成立に争いのない甲第一号証、各第三裏書欄原告名義部分は原告本人尋問の結果により真正に成立したものと認めるべく、各その他の部分は成立に争いのない甲第二号証の一、二、証人有坂登志彦の証言、原告本人尋問の結果によれば、原告は昭和三九年五月九日実兄訴外有坂登志彦を代理人として被告に対し金三、五〇〇、〇〇〇円を弁済期内金一、〇〇〇、〇〇〇円については同年一一月五日、内金一、〇〇〇、〇〇〇円については同月一〇日、内金一、五〇〇、〇〇〇円については同月二〇日の約定で、利息の定めなく貸与したことが認められ、右認定に反する被告本人尋問の結果は前掲各証拠と対照したやすく措信し難く、他に右認定を動かすに足りる証拠はない。そして被告が原告に対し本件貸金のうち弁済期を昭和三九年一一月二〇日とする内金一、五〇〇、〇〇〇円の支払をしたことは原告の自認するところである。

そこで被告の抗弁について判断する。

**記録情報:**
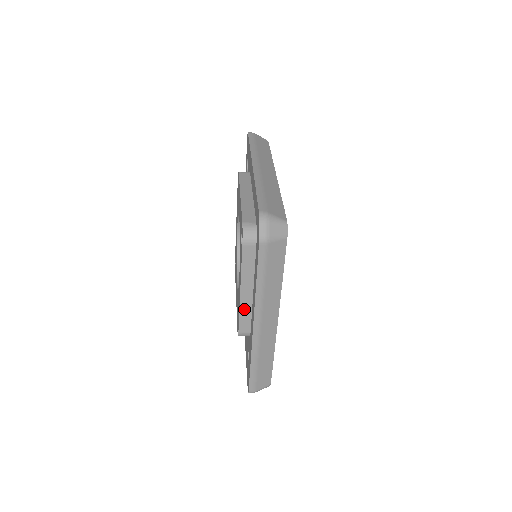
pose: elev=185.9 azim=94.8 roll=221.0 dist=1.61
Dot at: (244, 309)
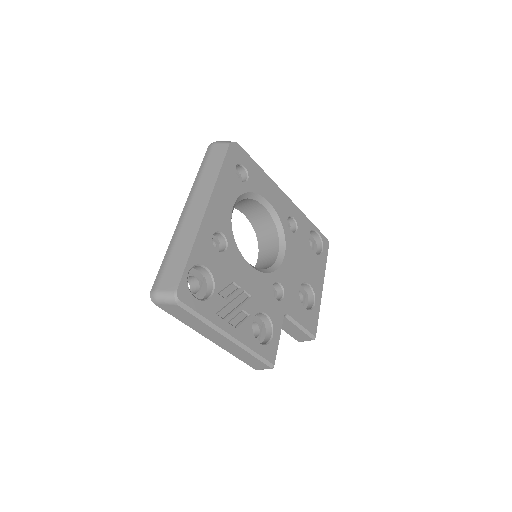
Dot at: occluded
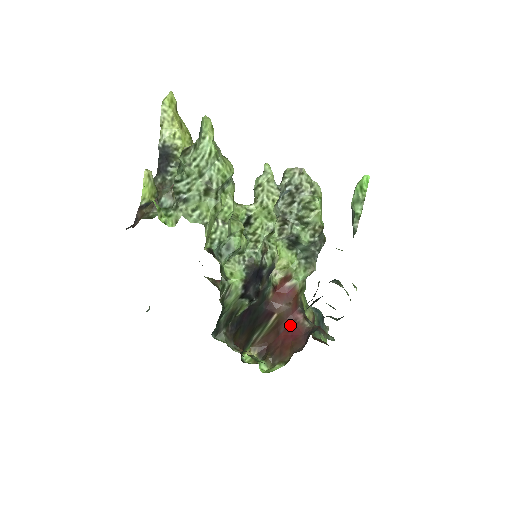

**必要な作業:**
A – 抜粋から、「成立に争いのない甲第一号証、」を含む語句で始め、「原告の自認するところである。」の後で終わる部分をそのまま引用してください。
B – 抜粋によると、原告が被告に貸し渡した金額の合計はいくらか。

**問題の解答:**
A –
成立に争いのない甲第一号証、各第三裏書欄原告名義部分は原告本人尋問の結果により真正に成立したものと認めるべく、各その他の部分は成立に争いのない甲第二号証の一、二、証人有坂登志彦の証言、原告本人尋問の結果によれば、原告は昭和三九年五月九日実兄訴外有坂登志彦を代理人として被告に対し金三、五〇〇、〇〇〇円を弁済期内金一、〇〇〇、〇〇〇円については同年一一月五日、内金一、〇〇〇、〇〇〇円については同月一〇日、内金一、五〇〇、〇〇〇円については同月二〇日の約定で、利息の定めなく貸与したことが認められ、右認定に反する被告本人尋問の結果は前掲各証拠と対照したやすく措信し難く、他に右認定を動かすに足りる証拠はない。そして被告が原告に対し本件貸金のうち弁済期を昭和三九年一一月二〇日とする内金一、五〇〇、〇〇〇円の支払をしたことは原告の自認するところである。

B – 金三、五〇〇、〇〇〇円